BEGIN

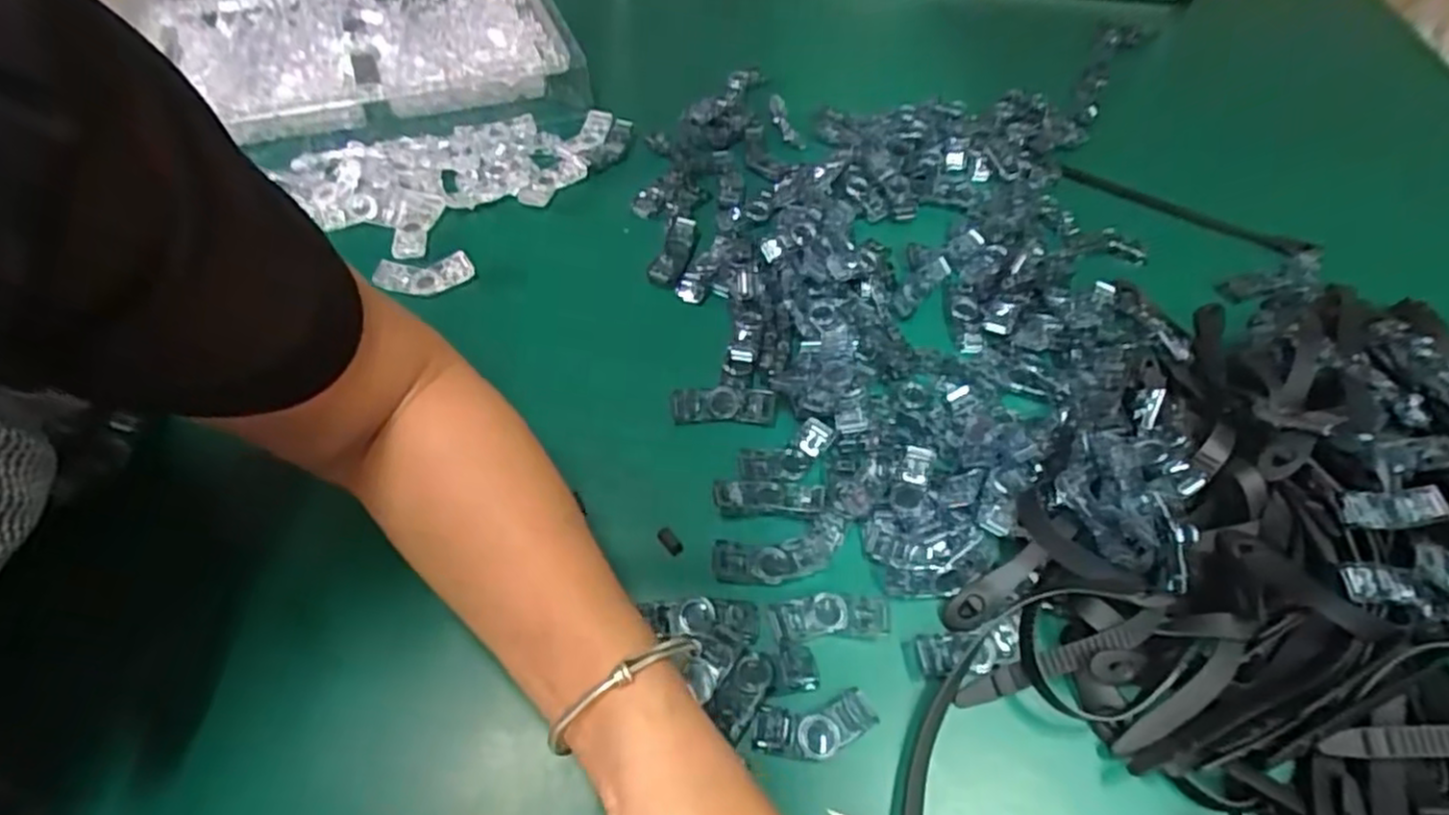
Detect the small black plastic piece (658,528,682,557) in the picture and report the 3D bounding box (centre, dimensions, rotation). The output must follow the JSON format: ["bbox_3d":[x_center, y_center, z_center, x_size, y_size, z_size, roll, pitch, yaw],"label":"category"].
[{"bbox_3d":[-0.028,0.070,0.377,0.007,0.005,0.015,-36,64,-24],"label":"small black plastic piece"}]

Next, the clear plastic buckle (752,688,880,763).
[{"bbox_3d":[0.041,0.145,0.326,0.055,0.006,0.025,-8,56,-8],"label":"clear plastic buckle"}]

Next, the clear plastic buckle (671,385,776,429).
[{"bbox_3d":[0.000,-0.001,0.420,0.059,0.008,0.023,-1,55,-4],"label":"clear plastic buckle"}]

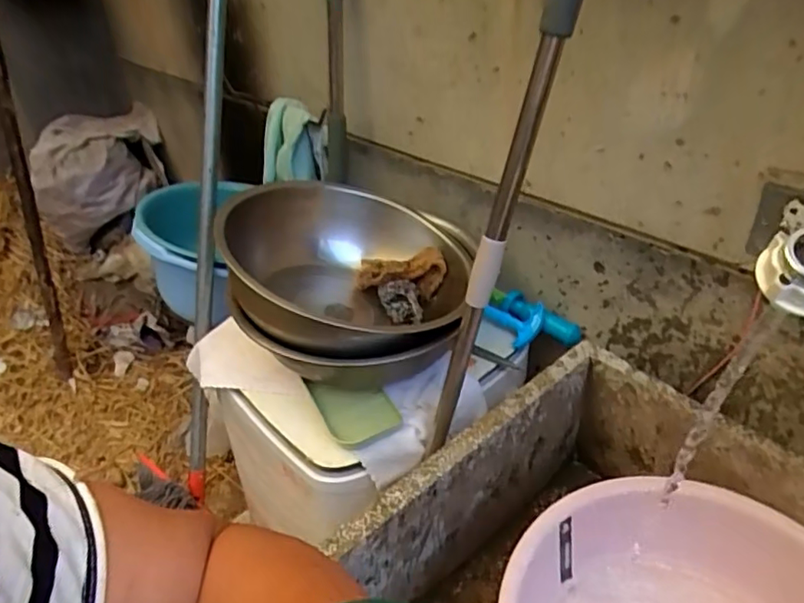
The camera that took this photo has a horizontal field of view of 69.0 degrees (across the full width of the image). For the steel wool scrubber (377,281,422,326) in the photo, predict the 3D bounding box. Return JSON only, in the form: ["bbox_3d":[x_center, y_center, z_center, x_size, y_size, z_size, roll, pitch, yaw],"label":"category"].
[{"bbox_3d":[-0.002,-0.001,0.867,0.060,0.045,0.059,-8,34,-6],"label":"steel wool scrubber"}]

END

- _TASK BRIEF_
All records above are to be printed exactly, minus the pictures they contain.

- _SOLUTION FOR THIS TASK_
Detect the small black plastic piece (658,528,682,557) in the picture and report the 3D bounding box (centre, dimensions, rotation). The output must follow the JSON format: ["bbox_3d":[x_center, y_center, z_center, x_size, y_size, z_size, roll, pitch, yaw],"label":"category"].
[{"bbox_3d":[-0.028,0.070,0.377,0.007,0.005,0.015,-36,64,-24],"label":"small black plastic piece"}]

Next, the clear plastic buckle (752,688,880,763).
[{"bbox_3d":[0.041,0.145,0.326,0.055,0.006,0.025,-8,56,-8],"label":"clear plastic buckle"}]

Next, the clear plastic buckle (671,385,776,429).
[{"bbox_3d":[0.000,-0.001,0.420,0.059,0.008,0.023,-1,55,-4],"label":"clear plastic buckle"}]

The camera that took this photo has a horizontal field of view of 69.0 degrees (across the full width of the image). For the steel wool scrubber (377,281,422,326) in the photo, predict the 3D bounding box. Return JSON only, in the form: ["bbox_3d":[x_center, y_center, z_center, x_size, y_size, z_size, roll, pitch, yaw],"label":"category"].
[{"bbox_3d":[-0.002,-0.001,0.867,0.060,0.045,0.059,-8,34,-6],"label":"steel wool scrubber"}]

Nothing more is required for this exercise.